Exercise aim: List, from the lines below, each one with "生前贈与" in it.

Material provided:
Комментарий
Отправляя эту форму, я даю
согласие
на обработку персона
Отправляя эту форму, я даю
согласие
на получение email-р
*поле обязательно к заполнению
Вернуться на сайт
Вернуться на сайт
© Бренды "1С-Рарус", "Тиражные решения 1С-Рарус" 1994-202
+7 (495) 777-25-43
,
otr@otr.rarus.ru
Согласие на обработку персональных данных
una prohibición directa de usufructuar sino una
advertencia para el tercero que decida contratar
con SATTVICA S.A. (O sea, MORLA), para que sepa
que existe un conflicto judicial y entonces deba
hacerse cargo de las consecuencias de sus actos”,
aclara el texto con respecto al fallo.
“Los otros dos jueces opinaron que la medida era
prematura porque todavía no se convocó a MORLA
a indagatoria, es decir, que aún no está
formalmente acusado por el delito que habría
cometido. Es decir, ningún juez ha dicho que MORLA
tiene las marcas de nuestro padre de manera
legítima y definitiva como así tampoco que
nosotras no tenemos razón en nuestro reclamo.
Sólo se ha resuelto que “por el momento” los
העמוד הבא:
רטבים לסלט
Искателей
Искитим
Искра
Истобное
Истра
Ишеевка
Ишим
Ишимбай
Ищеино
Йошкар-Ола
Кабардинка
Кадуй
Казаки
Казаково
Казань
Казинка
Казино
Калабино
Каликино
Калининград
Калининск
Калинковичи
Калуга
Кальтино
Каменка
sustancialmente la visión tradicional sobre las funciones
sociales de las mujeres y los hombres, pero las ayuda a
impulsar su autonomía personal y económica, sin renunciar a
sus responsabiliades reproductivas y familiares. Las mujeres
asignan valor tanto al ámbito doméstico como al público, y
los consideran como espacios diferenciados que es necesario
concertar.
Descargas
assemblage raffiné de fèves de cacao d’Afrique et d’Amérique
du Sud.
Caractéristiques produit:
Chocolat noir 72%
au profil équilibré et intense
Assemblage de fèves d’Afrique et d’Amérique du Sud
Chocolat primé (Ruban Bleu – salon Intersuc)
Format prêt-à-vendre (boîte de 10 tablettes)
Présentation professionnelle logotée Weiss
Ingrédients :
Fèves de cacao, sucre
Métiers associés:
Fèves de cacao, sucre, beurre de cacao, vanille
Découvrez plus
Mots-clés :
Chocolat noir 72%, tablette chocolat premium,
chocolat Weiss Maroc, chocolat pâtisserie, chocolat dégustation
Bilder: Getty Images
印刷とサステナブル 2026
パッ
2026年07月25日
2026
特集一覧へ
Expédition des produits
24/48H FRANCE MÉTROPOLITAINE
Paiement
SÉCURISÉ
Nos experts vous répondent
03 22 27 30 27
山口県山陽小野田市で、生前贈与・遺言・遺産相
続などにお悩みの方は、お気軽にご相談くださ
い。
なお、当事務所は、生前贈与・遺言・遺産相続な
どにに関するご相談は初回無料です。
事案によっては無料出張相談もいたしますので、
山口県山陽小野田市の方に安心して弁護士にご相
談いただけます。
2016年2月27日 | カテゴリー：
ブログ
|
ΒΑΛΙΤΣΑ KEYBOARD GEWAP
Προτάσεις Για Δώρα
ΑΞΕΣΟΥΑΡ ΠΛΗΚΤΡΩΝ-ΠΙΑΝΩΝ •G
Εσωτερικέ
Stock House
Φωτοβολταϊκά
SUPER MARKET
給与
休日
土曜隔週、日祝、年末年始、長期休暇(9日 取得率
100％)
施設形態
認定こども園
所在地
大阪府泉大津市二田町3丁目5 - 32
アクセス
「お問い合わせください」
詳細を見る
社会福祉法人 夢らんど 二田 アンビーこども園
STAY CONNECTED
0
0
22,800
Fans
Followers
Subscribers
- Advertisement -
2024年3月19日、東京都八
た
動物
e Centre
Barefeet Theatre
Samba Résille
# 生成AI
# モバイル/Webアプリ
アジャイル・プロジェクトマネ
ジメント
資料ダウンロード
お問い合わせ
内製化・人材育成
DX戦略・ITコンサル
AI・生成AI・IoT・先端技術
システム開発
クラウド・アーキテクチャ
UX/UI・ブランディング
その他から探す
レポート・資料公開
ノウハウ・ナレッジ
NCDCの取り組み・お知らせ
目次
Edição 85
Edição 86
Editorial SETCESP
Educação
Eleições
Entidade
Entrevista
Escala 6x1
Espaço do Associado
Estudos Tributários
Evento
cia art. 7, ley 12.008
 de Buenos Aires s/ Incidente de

Output for this task:
山口県山陽小野田市で、生前贈与・遺言・遺産相
なお、当事務所は、生前贈与・遺言・遺産相続な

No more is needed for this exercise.